Abbiamo affrontato in altri articoli il problema della tutela degli output dell’intelligenza artificiale e quello del machine learning tramite contenuti protetti e dati personali. Oggi parliamo della tutela dei fruitori di contenuti prodotti dall’IA, sotto il particolare profilo della loro riconoscibilità.
L’IA consente di manipolare immagini e video per creare contenuti tanto realistici da sembrare autentici. L’utilizzo di queste tecnologie pone anzitutto un problema di violazione dei diritti del soggetto umano eventualmente rappresentato, ma anche un tema di affidamento da parte di chi entra in contatto con il contenuto non genuino. Questo aspetto dell’IA è affrontato nei recenti provvedimenti dell’Unione europea e del governo italiano.
Il testo europeo che regola alcuni aspetti dell’IA – il c.d. AI ACT in via di emanazione – prevede all’art. 50 un’articolata disciplina in questa materia. In sintesi, questa norma chiede anzitutto ai fornitori di sistemi di IA che generano contenuti di qualunque genere (audio, immagine, video o testuali) di garantire che gli output siano marcati come generati dall’IA. Questa regola non si applica nel solo caso in cui i sistemi di IA svolgano una funzione di mera assistenza all’attività umana, senza modificare in modo sostanziale gli input forniti dall’utilizzatore (il warning non serve dunque ad esempio per un’immagine migliorata con Photoshop).
L’art. 50 obbliga dunque anzitutto gli sviluppatori a fare in modo che i contenuti generati dai loro sistemi di intelligenza artificiale siano marcati in modo da essere riconoscibili come tali a un’analisi informatica. Regole stringenti sono poi poste a carico anche di chi utilizzi sistemi di IA per generare i c.d. deep fake.
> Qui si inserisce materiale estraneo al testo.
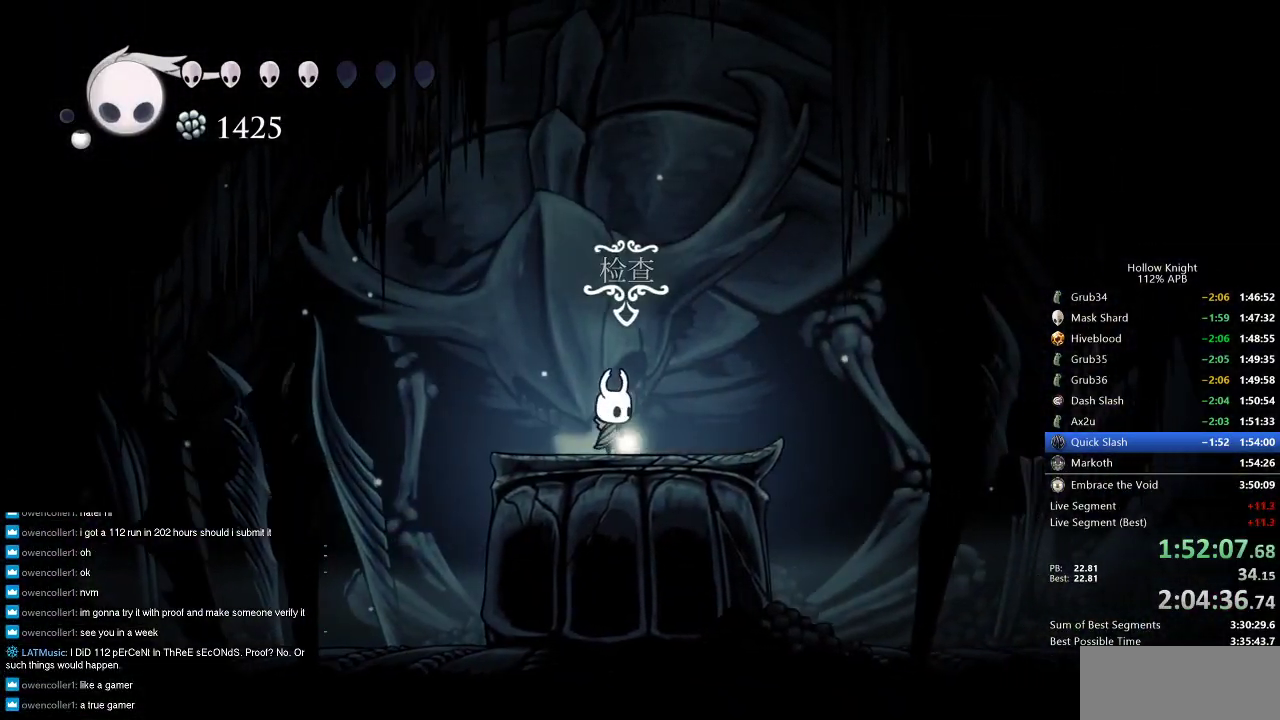
{"keys": [], "events": [[283, "down", "up"]]}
Trattasi dei contenuti che l’AI ACT (art. 3(60)) definisce come “un’immagine o un contenuto audio o video generato o manipolato dall’IA che assomiglia a persone, oggetti, luoghi, entità o eventi esistenti e che appare falsamente autentico o veritiero”. Coloro che utilizzino sistemi di IA per generare “deep fake” devono rendere noto “in maniera chiara e distinguibile al più tardi al momento della prima interazione o esposizione” che il contenuto è stato generato o manipolato artificialmente. Le modalità di questa indicazione possono variare a seconda del contenuto e del contesto, considerato che qualora esso faccia parte di un’opera che ha fini “manifestamente artistici, creativi, satirici o fittizi”, gli obblighi di trasparenza si limitano alla rivelazione dell’esistenza di tali contenuti manipolati, senza “ostacolare l’esposizione o il godimento dell’opera”.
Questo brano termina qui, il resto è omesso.